Rafael de Paula, el gitano de los ruedos, se aventó el númerito de no salir a matar a los dos toros que le tocaban en suerte, el sábado, en un pueblecillo del sur de España. Rafael, como a los grandes gitanos, de que les llega el miedo a la muerte y se les escapa ese anhelo de plenitud --que tienen el resto de los toreros--, le surgió el fatalismo. Ese del que se alimenta, entre otras cosas, la fiesta de los toros, y le da un toque de picardía y misterio y juego con la muerte.
Nadie como los toreros gitanos y algunos cantaores viven la eterna tragedia del ser humano, que se despersonaliza ante sus límites. El fracaso del sentimiento ante la tirada de dados que representa cada toro y las posibilidades de superar lo insuperable, provoca en los aficionados una rabia inaudita, expresada en la bronca fenomenal que cubre los sentimientos de orfandad y abandono, desplazados en el toreo.
Rafael de Paula paralizado, lleno de un pánico total, como en tantas tardes, registrando la confusión de sus primeras sensaciones infantiles indiferenciadas, promotoras del miedo, con las de la presencia de los toros. La conciencia del desamparo frente al público y los toros. El desamparo, como vivencia de la muerte inmediata, que lleva a perder el aliento. La sensación de muerte que, curiosamente, pese al fracaso, desrobotizan al torero prendido en las astas del miedo que le tejen sus ondulaciones entre sonidos negros.

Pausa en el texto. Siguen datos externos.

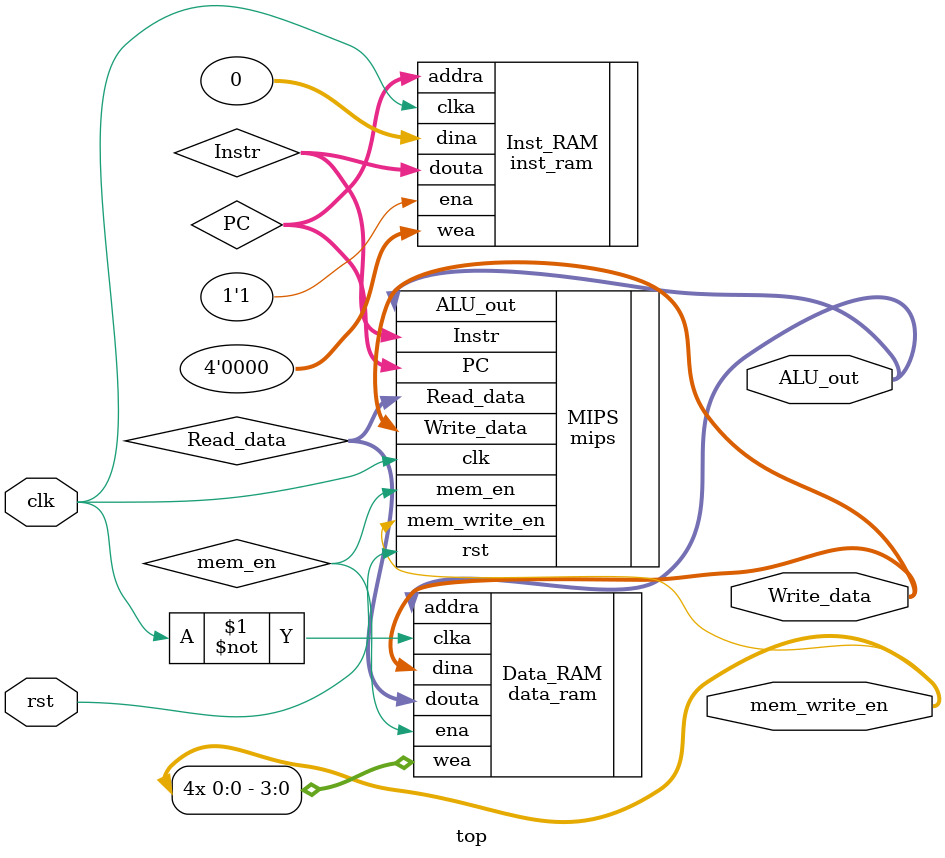
<source format=v>
module top(
	input clk,rst,

	output [31:0] Write_data,
	output [31:0] ALU_out,
	output mem_write_en
	);
	
	// wire [31:0] ALU_out;
 //    // wire [31:0] Write_data;
    wire [31:0] PC;
	wire mem_en;


	wire [31:0] Read_data;
	wire [31:0] Instr;
	
	mips MIPS(
		.clk(clk),.rst(rst),

		.Read_data(Read_data),
		.Instr(Instr),

		.ALU_out(ALU_out),
		.Write_data(Write_data),
		.PC(PC),
		.mem_en(mem_en),
		.mem_write_en(mem_write_en)
	);
	
//指令存储器
	inst_ram Inst_RAM (
		.clka(clk),    // input wire clka  														//时钟取反
		.ena(1'b1),      // input wire ena  使能
		.wea(4'b0),      // input wire [3 : 0] wea  写使能
		.addra(PC),  // input wire [4 : 0] addra   读地址
		.dina(32'b0),    // input wire [31 : 0] dina    写数据

		.douta(Instr)  // output wire [31 : 0] douta    读数据
	);
	
//数据存储器
	data_ram Data_RAM (
		.clka(~clk),    // input wire clka
		.ena(mem_en),      // input wire ena  使能
		.wea({4{mem_write_en}}),      // input wire [3 : 0] wea   写使能
		.addra(ALU_out),  // input wire [9 : 0] addra  读地址
		.dina(Write_data),    // input wire [31 : 0] dina    写数据

		.douta(Read_data)  // output wire [31 : 0] douta  读数据
	);

endmodule
</source>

El miedo del torero en la plaza, tejido entre los burladeros, en ondulaciones que se le escurrían y lo dejaban muerto, quedando a la deriva, para irse por el agujero negro sin fondo y silencioso, en otra tarde que se le volvió noche, de largos tiros quebrados. La carne del torero fundida en lo negro del toro. Un son de presagios de muerte --hondura que le encendía el cuerpo-- y lo llevaba por los caminos de lo imposible.
Un huracán de negruras que se le debe haber deslizado por el sonido de la sangre que poco a poco se desperazaba. Las vibraciones espirituales seguramente de muerte tocaban un jaleo por martinetes de cava vieja. Hasta que la fatiga lo debe haber acercado hasta la lúgubre frontera de la llama del demonio negro; es decir, el maleficio de la muerte chiquita que mágicamente se le iba el aliento.
Una devoradora llave mordiente de pánico debió sentir Rafael de Paula en el hervidero negro que lo lanzaba en vuelo, ya sin oír la bronca que sacudía los tendidos, perdido en la caída en el vacío. Como perdidos nos encontramos los que asistimos a la Plaza México, mirando desde adentro nuestra propia muerte, desplazada del amor al toreo y en ocasiones al revés.
En el ruedo nuevamente un novillito de regalo de Santiago, tan increíble como los del domingo anterior, con el que sueñan los novilleros, desperdiciado por el novillero de extraño nombre, Judas Tadeo. Los de Marcos Garfias, de lidia ordinaria con su jiribilla, pero toreables, le permitieron triunfar al joven francés: Luisito, quien mostró oficio y sitio, aparte de mucho valor, que le valió cortar una oreja. El novillero que causó impacto el domingo pasado, Jerónimo, que al igual que El Juli, perdidos a su vez en el espacio.